[What to work on]
Could you show each line of the records that contains the word "como"?

[Data to use]

-------------------------

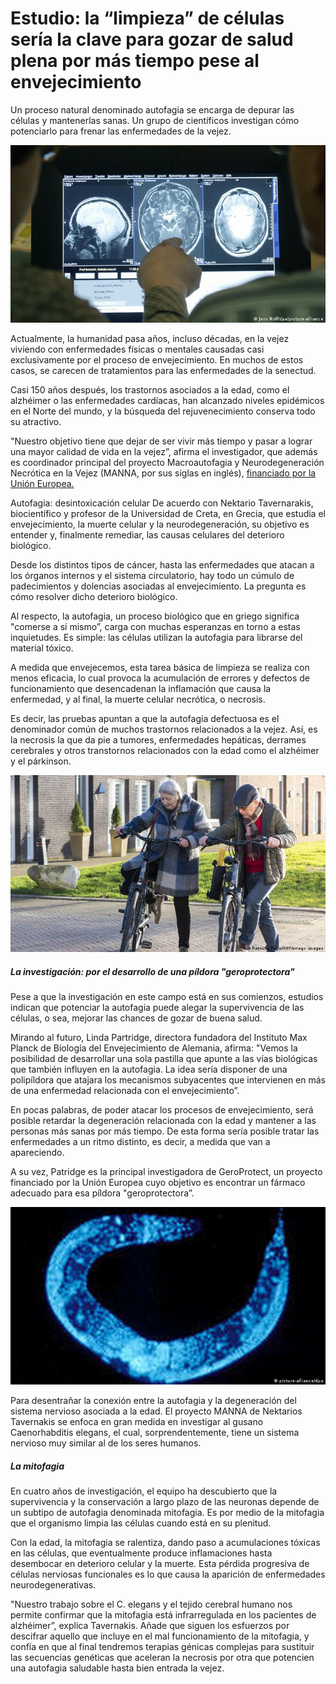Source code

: # Estudio: la “limpieza” de células sería la clave para gozar de salud plena por más tiempo pese al envejecimiento

Un proceso natural denominado autofagia se encarga de depurar las células y mantenerlas sanas. Un grupo de científicos investigan cómo potenciarlo para frenar las enfermedades de la vejez.

![Texto alternativo!](estudioscerebrales.jpeg)

Actualmente, la humanidad pasa años, incluso décadas, en la vejez viviendo con enfermedades físicas o mentales causadas casi exclusivamente por el proceso de envejecimiento. En muchos de estos casos, se carecen de tratamientos para las enfermedades de la senectud.

Casi 150 años después, los trastornos asociados a la edad, como el alzhéimer o las enfermedades cardíacas, han alcanzado niveles epidémicos en el Norte del mundo, y la búsqueda del rejuvenecimiento conserva todo su atractivo.

"Nuestro objetivo tiene que dejar de ser vivir más tiempo y pasar a lograr una mayor calidad de vida en la vejez”, afirma el investigador, que además es coordinador principal del proyecto Macroautofagia y Neurodegeneración Necrótica en la Vejez (MANNA, por sus siglas en inglés), [financiado por la Unión Europea.](https://ec.europa.eu/research-and-innovation/en/horizon-magazine/cellular-spring-cleaning-may-keep-us-youthful-and-healthy-longer)

Autofagia: desintoxicación celular
De acuerdo con Nektario Tavernarakis, biocientífico y profesor de la Universidad de Creta, en Grecia, que estudia el envejecimiento, la muerte celular y la neurodegeneración, su objetivo es entender y, finalmente remediar, las causas celulares del deterioro biológico.

Desde los distintos tipos de cáncer, hasta las enfermedades que atacan a los órganos internos y el sistema circulatorio, hay todo un cúmulo de padecimientos y dolencias asociadas al envejecimiento. La pregunta es cómo resolver dicho deterioro biológico.

Al respecto, la autofagia, un proceso biológico que en griego significa "comerse a sí mismo”, carga con muchas esperanzas en torno a estas inquietudes. Es simple: las células utilizan la autofagia para librarse del material tóxico.

A medida que envejecemos, esta tarea básica de limpieza se realiza con menos eficacia, lo cual provoca la acumulación de errores y defectos de funcionamiento que desencadenan la inflamación que causa la enfermedad, y al final, la muerte celular necrótica, o necrosis.

Es decir, las pruebas apuntan a que la autofagia defectuosa es el denominador común de muchos trastornos relacionados a la vejez. Así, es la necrosis la que da pie a tumores, enfermedades hepáticas, derrames cerebrales y otros transtornos relacionados con la edad como el alzhéimer y el párkinson.

![Texto alternativo!](ancianos.jpg)

##### La investigación: por el desarrollo de una píldora "geroprotectora"

Pese a que la investigación en este campo está en sus comienzos, estudios indican que potenciar la autofagia puede alegar la supervivencia de las células, o sea, mejorar las chances de gozar de buena salud.

Mirando al futuro, Linda Partridge, directora fundadora del Instituto Max Planck de Biología del Envejecimiento de Alemania, afirma: "Vemos la posibilidad de desarrollar una sola pastilla que apunte a las vías biológicas que también influyen en la autofagia. La idea sería disponer de una polipíldora que atajara los mecanismos subyacentes que intervienen en más de una enfermedad relacionada con el envejecimiento”.

En pocas palabras, de poder atacar los procesos de envejecimiento, será posible retardar la degeneración relacionada con la edad y mantener a las personas más sanas por más tiempo. De esta forma sería posible tratar las enfermedades a un ritmo distinto, es decir, a medida que van a apareciendo.

A su vez, Patridge es la principal investigadora de GeroProtect, un proyecto financiado por la Unión Europea cuyo objetivo es encontrar un fármaco adecuado para esa píldora "geroprotectora”.

![Texto alternativo!](gusano.jpg)

Para desentrañar la conexión entre la autofagia y la degeneración del sistema nervioso asociada a la edad. El proyecto MANNA de Nektarios Tavernakis se enfoca en gran medida en investigar al gusano Caenorhabditis elegans, el cual, sorprendentemente, tiene un sistema nervioso muy similar al de los seres humanos.

##### La mitofagia

En cuatro años de investigación, el equipo ha descubierto que la supervivencia y la conservación a largo plazo de las neuronas depende de un subtipo de autofagia denominada mitofagia. Es por medio de la mitofagia que el organismo limpia las células cuando está en su plenitud.

Con la edad, la mitofagia se ralentiza, dando paso a acumulaciones tóxicas en las células, que eventualmente produce inflamaciones hasta desembocar en deterioro celular y la muerte. Esta pérdida progresiva de células nerviosas funcionales es lo que causa la aparición de enfermedades neurodegenerativas.

"Nuestro trabajo sobre el C. elegans y el tejido cerebral humano nos permite confirmar que la mitofagia está infrarregulada en los pacientes de alzhéimer”, explica Tavernakis. Añade que siguen los esfuerzos por descifrar aquello que incluye en el mal funcionamiento de la mitofagia, y confía en que al final tendremos terapias génicas complejas para sustituir las secuencias genéticas que aceleran la necrosis por otra que potencien una autofagia saludable hasta bien entrada la vejez.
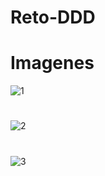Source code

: # Reto-DDD

# Imagenes

![1](https://user-images.githubusercontent.com/96356792/169634561-65fec86a-b756-4698-b3a2-718420370d7d.png)


# 
![2](https://user-images.githubusercontent.com/96356792/169634569-8d4b1e81-6add-4fc9-8f59-885c1465f09e.png)



#
![3](https://user-images.githubusercontent.com/96356792/169634572-2dd395be-c207-4716-96c6-c105a45d233d.png)
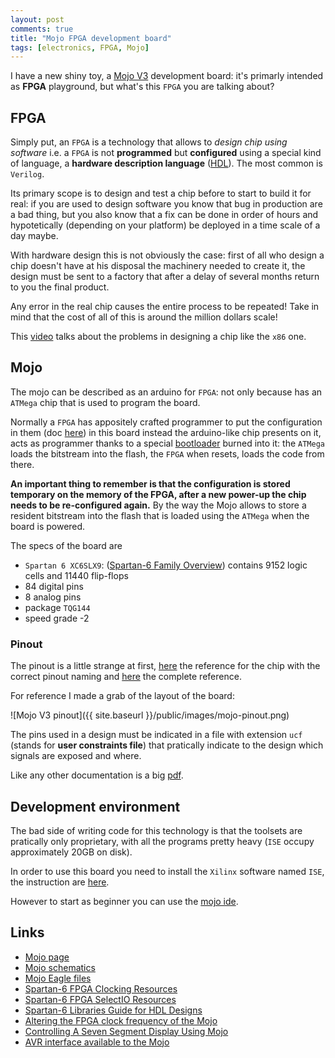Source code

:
 ```yaml
---
layout: post
comments: true
title: "Mojo FPGA development board"
tags: [electronics, FPGA, Mojo]
---
```


I have a new shiny toy, a [Mojo V3](https://embeddedmicro.com/mojo-v3.html) development board: it's primarly intended as **FPGA**
playground, but what's this ``FPGA`` you are talking about?

## FPGA

Simply put, an ``FPGA`` is a technology that allows to *design chip using software* i.e.
a ``FPGA`` is not **programmed** but **configured** using a special kind of language, a **hardware description language**
([HDL](https://en.wikipedia.org/wiki/Hardware_description_language)). The most common
is ``Verilog``.

Its primary scope is to design and test a chip before to start to build it for real:
if you are used to design software you know that bug in production are a bad thing,
but you also know that a fix can be done in order of hours and hypotetically
(depending on your platform) be deployed in a time scale of a day maybe.

With hardware design this is not obviously the case: first of all who design a
chip doesn't have at his disposal the machinery needed to create it, the design
must be sent to a factory that after a delay of several months return to you
the final product.

Any error in the real chip causes the entire process to be repeated! Take in mind
that the cost of all of this is around the million dollars scale!

This [video](https://www.youtube.com/watch?v=eDmv0sDB1Ak) talks about the problems
in designing a chip like the ``x86`` one.

## Mojo

The mojo can be described as an arduino for ``FPGA``: not only because has an
``ATMega`` chip that is used to program the board.

Normally a ``FPGA``
has appositely crafted programmer to put the configuration in them (doc
[here](http://www.xilinx.com/support/documentation/user_guides/ug380.pdf)) in
this board instead the arduino-like chip presents on it, acts as programmer
thanks to a special [bootloader](https://github.com/embmicro/mojo-arduino)
burned into it: the ``ATMega`` loads the bitstream into the flash, the ``FPGA``
when resets, loads the code from there.

**An important thing to remember is that the configuration is stored temporary
on the memory of the FPGA, after a new power-up the chip needs to be
re-configured again.** By the way the Mojo allows to store a resident bitstream
into the flash that is loaded using the ``ATMega`` when the board is powered.

The specs of the board are 

 - ``Spartan 6 XC6SLX9``: ([Spartan-6 Family Overview](http://www.xilinx.com/support/documentation/data_sheets/ds160.pdf)) contains 9152 logic cells and 11440 flip-flops
 - 84 digital pins
 - 8 analog pins
 - package ``TQG144``
 - speed grade -2



### Pinout

The pinout is a little strange at first, [here](http://www.xilinx.com/support/packagefiles/s6packages/6slx9tqg144pkg.txt) the reference for the chip with the
correct pinout naming and [here](http://www.xilinx.com/support/documentation/user_guides/ug385.pdf) the complete reference.

For reference I made a grab of the layout of the board:

![Mojo V3 pinout]({{ site.baseurl }}/public/images/mojo-pinout.png)

The pins used in a design must be indicated in a file with extension ``ucf`` (stands for **user constraints file**) that
pratically indicate to the design which signals are exposed and where.

Like any other documentation is a big [pdf](http://www.xilinx.com/itp/xilinx10/books/docs/cgd/cgd.pdf).

## Development environment

The bad side of writing code for this technology is that the toolsets are pratically only proprietary, with all the
programs pretty heavy (``ISE`` occupy approximately 20GB on disk).

In order to use this board you need to install the ``Xilinx`` software named ``ISE``, the instruction
are [here](https://embeddedmicro.com/tutorials/mojo-software-and-updates/installing-ise).

However to start as beginner you can use the [mojo ide](https://embeddedmicro.com/tutorials/mojo-software-and-updates/mojo-ide).

## Links

 - [Mojo page](https://embeddedmicro.com/tutorials/mojo/)
 - [Mojo schematics](https://embeddedmicro.com/media/wysiwyg/mojo/v3-sch.pdf)
 - [Mojo Eagle files](https://embeddedmicro.com/media/wysiwyg/mojo/mojo-eagle-v3.zip)
 - [Spartan-6 FPGA Clocking Resources](https://www.xilinx.com/support/documentation/user_guides/ug382.pdf)
 - [Spartan-6 FPGA SelectIO Resources](https://www.xilinx.com/support/documentation/user_guides/ug381.pdf)
 - [Spartan-6 Libraries Guide for HDL Designs](https://www.xilinx.com/support/documentation/sw_manuals/xilinx11/spartan6_hdl.pdf)
 - [Altering the FPGA clock frequency of the Mojo](http://www.smolloy.com/2016/01/altering-the-fpga-clock-frequency-of-the-mojo/)
 - [Controlling A Seven Segment Display Using Mojo](https://coolcapengineer.wordpress.com/2013/06/03/controlling-seven-segment-display-using-mojo/)
 - [AVR interface available to the Mojo](https://alchitry.com/blogs/tutorials/avr-interface)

-------------------------

[Task solution]
Casi 150 años después, los trastornos asociados a la edad, como el alzhéimer o las enfermedades cardíacas, han alcanzado niveles epidémicos en el Norte del mundo, y la búsqueda del rejuvenecimiento conserva todo su atractivo.
Es decir, las pruebas apuntan a que la autofagia defectuosa es el denominador común de muchos trastornos relacionados a la vejez. Así, es la necrosis la que da pie a tumores, enfermedades hepáticas, derrames cerebrales y otros transtornos relacionados con la edad como el alzhéimer y el párkinson.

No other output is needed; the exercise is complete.